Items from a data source
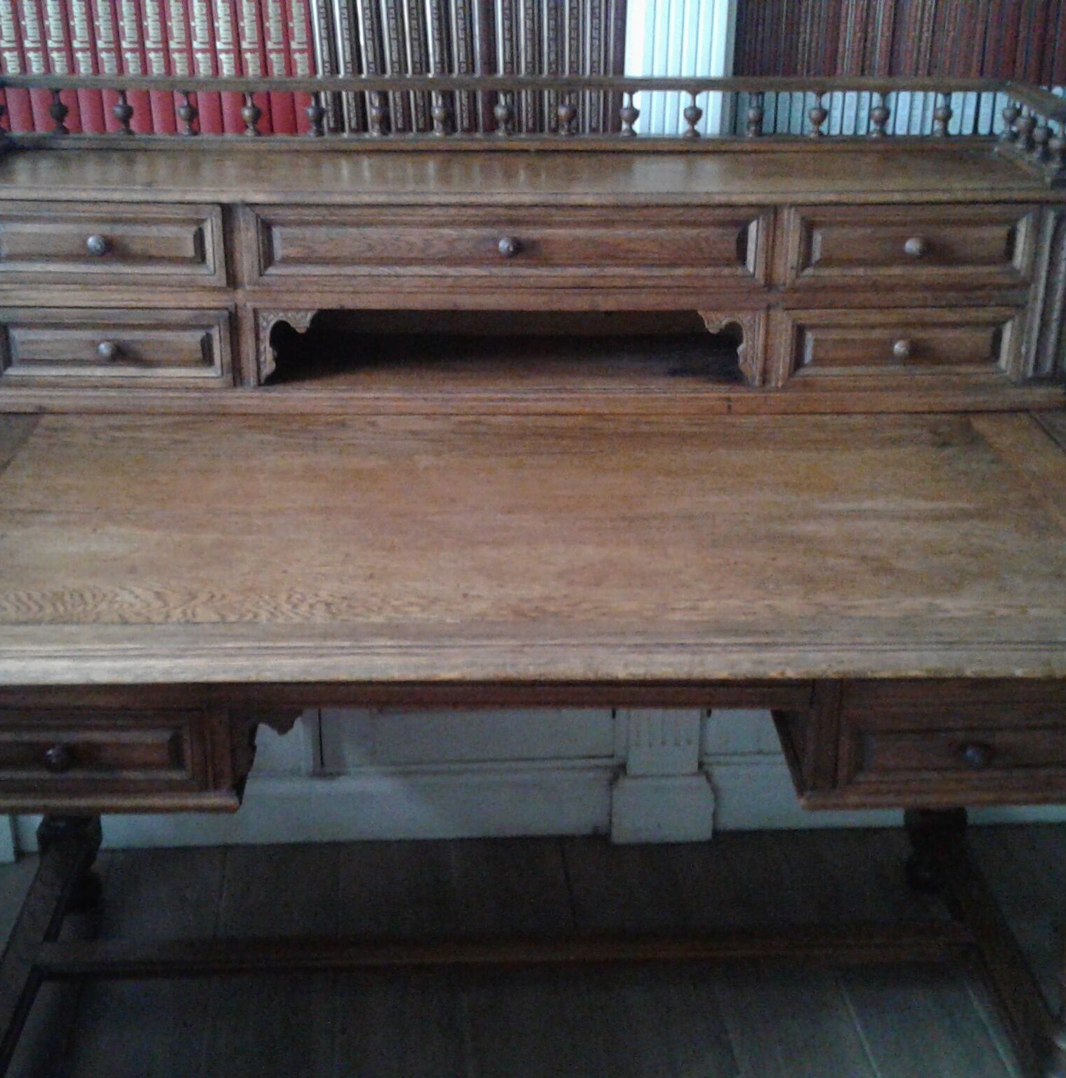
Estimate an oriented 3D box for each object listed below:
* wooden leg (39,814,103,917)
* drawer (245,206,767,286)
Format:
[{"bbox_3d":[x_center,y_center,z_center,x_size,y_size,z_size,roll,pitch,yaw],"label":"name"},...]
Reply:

Work instructions =>
Exactly the lines from the one containing "wooden leg (39,814,103,917)" to the final line of the entries must be restated, and no others.

Final answer =>
* wooden leg (39,814,103,917)
* drawer (245,206,767,286)
Format:
[{"bbox_3d":[x_center,y_center,z_center,x_size,y_size,z_size,roll,pitch,yaw],"label":"name"},...]
Reply:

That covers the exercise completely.